Le livre s'ouvre sur un dialogue entre deux frères dominicains, certes victimes du froid mordant de ce mois de février, mais dont le vocabulaire ne correspond sûrement pas au langage utilisé à cette époque, qui plus est dans un monastère ! Mais mis à part ce petit écart qui nous éloigne un peu d'une période moyenâgeuse, ce roman est un pur dépaysement historique agitant dans son chaudron bouillonnant rivalités religieuses, amitiés fraternelles, écrit mystérieux, souvenirs redoutables, bactéries redoutables, ambition, hérésie, Inquisition… Avec une telle mixture, inutile de préciser que le lecteur doit rester vigilant, ne pas laisser passer les informations. Heureusement, l'auteur a une plume qui glisse aisément sur toutes ces données, nous laissant dériver sans trop d'efforts vers 1367 et ses précédentes années.

Retournons au monastère. Les poumons du prieur Guillaume lui donnent une respiration sifflante, ses jambes sont toutes congestionnées, autant de signes pour ne pas négliger plus longtemps le devoir d'écrire ses mémoires. Pour que celles-ci soient gravées durablement, il envoie les deux jeunes frères Antonin et Robert quérir à Toulouse du parchemin et de l'encre de grande qualité.

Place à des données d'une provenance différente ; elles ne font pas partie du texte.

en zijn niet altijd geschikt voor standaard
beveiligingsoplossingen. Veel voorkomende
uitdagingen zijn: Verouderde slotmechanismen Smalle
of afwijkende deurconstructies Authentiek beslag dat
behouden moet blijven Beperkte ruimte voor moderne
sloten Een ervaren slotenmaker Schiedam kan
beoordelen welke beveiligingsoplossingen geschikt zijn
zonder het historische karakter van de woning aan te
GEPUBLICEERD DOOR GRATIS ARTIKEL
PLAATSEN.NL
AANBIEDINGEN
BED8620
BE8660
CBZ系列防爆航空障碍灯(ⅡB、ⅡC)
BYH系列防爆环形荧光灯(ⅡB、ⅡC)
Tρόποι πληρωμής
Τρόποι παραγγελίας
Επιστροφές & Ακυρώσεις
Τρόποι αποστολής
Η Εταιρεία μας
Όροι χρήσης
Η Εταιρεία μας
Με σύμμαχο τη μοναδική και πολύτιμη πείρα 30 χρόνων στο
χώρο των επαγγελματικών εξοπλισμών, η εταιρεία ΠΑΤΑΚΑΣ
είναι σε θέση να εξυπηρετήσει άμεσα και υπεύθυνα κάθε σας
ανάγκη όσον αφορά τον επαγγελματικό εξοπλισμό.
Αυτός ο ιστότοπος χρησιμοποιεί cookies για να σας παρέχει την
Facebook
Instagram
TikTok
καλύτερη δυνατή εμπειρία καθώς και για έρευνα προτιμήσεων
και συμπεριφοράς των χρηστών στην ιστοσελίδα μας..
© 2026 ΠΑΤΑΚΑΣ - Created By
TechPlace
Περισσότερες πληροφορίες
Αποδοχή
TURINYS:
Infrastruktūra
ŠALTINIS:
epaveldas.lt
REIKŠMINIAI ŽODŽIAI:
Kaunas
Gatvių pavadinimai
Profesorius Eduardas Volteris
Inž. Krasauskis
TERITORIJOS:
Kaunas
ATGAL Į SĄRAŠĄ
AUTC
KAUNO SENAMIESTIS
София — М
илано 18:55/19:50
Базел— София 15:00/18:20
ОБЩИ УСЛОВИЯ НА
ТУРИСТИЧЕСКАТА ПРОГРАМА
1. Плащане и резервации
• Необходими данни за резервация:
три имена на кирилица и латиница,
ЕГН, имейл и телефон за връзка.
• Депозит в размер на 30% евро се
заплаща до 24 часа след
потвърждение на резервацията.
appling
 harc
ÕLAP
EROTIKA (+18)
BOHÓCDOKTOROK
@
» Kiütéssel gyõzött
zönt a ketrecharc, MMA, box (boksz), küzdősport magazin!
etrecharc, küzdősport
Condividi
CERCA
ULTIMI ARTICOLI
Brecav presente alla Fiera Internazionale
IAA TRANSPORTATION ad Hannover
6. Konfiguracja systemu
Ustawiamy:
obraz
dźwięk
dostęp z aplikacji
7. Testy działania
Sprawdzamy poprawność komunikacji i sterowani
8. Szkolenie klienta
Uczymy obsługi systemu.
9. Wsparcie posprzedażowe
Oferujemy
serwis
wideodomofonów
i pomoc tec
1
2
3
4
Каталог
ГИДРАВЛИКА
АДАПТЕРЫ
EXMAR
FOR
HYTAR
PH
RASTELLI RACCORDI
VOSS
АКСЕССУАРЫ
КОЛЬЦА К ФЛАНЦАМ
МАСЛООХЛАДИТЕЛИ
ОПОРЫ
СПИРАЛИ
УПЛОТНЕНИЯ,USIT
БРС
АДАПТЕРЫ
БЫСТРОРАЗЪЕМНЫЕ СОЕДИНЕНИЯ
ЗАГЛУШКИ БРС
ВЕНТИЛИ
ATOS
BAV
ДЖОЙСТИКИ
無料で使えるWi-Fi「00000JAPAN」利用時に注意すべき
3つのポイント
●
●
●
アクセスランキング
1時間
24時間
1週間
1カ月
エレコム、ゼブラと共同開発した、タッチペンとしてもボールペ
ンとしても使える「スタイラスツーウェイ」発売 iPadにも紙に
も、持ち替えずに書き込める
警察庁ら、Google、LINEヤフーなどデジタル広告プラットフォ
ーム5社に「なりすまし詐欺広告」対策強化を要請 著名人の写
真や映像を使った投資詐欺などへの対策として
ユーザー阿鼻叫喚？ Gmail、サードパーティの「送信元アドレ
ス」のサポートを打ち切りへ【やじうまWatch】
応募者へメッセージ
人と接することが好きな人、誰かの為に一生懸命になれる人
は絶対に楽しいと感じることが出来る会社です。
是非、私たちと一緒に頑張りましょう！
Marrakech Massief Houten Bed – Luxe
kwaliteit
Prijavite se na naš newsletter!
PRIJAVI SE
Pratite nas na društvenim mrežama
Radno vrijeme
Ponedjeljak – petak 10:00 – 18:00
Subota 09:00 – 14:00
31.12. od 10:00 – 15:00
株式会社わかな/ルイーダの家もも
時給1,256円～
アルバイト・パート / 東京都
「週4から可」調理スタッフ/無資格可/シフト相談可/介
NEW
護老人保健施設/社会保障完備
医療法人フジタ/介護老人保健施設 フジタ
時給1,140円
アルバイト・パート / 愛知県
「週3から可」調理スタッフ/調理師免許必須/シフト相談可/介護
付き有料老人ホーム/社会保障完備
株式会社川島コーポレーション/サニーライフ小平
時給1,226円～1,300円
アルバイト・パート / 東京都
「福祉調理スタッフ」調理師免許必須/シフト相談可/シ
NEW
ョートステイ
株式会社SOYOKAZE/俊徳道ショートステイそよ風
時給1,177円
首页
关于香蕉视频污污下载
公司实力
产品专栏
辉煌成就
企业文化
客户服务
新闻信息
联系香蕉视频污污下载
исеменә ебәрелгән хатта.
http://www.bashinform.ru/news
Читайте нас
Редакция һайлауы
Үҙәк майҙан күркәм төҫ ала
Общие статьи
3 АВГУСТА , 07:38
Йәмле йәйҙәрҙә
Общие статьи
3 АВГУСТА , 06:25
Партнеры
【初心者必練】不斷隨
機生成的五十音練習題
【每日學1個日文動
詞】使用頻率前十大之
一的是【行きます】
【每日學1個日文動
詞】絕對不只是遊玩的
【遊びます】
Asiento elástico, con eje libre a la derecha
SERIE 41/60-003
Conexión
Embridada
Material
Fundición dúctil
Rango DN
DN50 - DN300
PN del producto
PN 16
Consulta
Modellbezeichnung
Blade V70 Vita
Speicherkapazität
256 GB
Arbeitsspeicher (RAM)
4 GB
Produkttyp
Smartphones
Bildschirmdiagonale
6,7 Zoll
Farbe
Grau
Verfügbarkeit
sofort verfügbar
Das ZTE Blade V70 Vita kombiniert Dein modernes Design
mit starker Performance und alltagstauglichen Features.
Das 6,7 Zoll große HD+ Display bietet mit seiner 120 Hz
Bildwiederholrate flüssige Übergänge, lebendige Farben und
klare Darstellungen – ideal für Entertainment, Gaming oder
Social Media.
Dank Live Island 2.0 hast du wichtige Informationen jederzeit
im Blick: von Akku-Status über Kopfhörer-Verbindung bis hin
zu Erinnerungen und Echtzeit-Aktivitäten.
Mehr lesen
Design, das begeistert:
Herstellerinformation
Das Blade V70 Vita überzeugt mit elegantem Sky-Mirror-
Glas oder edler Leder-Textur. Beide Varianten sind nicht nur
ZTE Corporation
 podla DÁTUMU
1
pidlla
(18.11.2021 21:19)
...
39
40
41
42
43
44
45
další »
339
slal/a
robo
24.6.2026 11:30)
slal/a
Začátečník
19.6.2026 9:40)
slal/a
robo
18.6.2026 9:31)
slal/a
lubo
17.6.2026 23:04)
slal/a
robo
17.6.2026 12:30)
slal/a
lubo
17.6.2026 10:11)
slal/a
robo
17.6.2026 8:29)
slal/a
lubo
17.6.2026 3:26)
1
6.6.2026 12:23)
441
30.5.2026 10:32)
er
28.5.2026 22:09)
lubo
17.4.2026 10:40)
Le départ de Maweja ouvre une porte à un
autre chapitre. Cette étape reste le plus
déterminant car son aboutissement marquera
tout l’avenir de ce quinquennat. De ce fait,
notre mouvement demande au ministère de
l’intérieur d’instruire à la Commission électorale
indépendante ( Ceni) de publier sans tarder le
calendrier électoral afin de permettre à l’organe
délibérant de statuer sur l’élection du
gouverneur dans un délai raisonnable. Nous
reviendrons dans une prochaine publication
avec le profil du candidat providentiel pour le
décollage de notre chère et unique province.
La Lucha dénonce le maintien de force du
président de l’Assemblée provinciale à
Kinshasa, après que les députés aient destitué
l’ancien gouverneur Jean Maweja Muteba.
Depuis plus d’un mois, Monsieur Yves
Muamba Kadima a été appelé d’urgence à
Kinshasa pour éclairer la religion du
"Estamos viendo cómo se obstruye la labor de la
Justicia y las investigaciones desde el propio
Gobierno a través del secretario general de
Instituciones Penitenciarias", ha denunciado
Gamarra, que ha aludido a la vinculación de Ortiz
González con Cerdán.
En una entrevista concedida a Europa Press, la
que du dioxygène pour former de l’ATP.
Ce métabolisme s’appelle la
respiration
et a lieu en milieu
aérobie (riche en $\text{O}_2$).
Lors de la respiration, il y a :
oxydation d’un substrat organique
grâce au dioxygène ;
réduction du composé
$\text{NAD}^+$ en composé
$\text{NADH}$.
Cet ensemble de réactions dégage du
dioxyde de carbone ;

En périphérie de la ville la peausserie dégageait sa puanteur. À Toulouse, un attroupement se forme autour d'une maison abritant des lépreux, et, au détour d'une rue, des oblats intiment l'ordre aux deux frères de les suivre à la maison de l'Inquisition où Robert sera fait prisonnier, accusé d'avoir molesté un franciscain.
Ce n'est pas uniquement cet hiver-là que la bonté chrétienne entre franciscains et dominicains est de glace. Leurs doctrines diffèrent et où il y a différence, il ne peut y avoir d'entente.
Robert deviendra otage, et Antonin poussé à la traîtrise pour préserver la vie de son ami. L'Inquisiteur désire connaître l'histoire qui va être gravée sur le vélin. Pourquoi ces signes de cruauté, de perversité, pour de simples souvenirs d'un prieur ?
Même dans les prières Antonin ne peut apaiser la morsure de la trahison qu'il commet envers le prieur alors que son angoisse vis-à-vis du frère Robert ne fait que croître.
Sous les doigts d'Antonin, les pages du vélin se remplissent, lentement, sous la dictée du prieur qui parle de la peste, de son temps de novice au service du grand maître Eckhart. C'est cette figure, celle d'Eckhart, un maître en théologie mystérieux, troublant, qui va venir assombrir les confessions de Guillaume. Alors que Robert souffre en silence, dans un cachot à l'air vicié, victime de l'Inquisition, les mots se gravent, à la lueur des cierges, dans la chair du vélin. Des mots qui font défiler l'Histoire, avec toute l'intolérance et les batailles continuelles qui la peuplent et la peupleront toujours.
La puissance du gros inquisiteur, au nom de la soi-disant volonté de Dieu, est sournoise mais implacable puisque ses condamnations sont là pour purifier. Et ce sentiment de pouvoir ne se lâche pas...

Bien qu'au sein de couvents, rien de fraternel ne suinte des murs de cette histoire. Avidité et ambition sont en revanche bien présentes. C'est peut-être dans le jardin où les simples s'égayent que l'on trouve un peu de paix dans ce roman foisonnant. Il nous instruit sur de nombreux sujets comme les béguines, les sermons provocants et dangereux de maître Eckhart, les haines entre franciscains et dominicains, les hérésies ou tout ce qui était jugé comme tel... Une lecture instructive et aventureuse qui tourbillonne au fil des pages, dans un Moyen Âge qui ne manquait pas d'animation.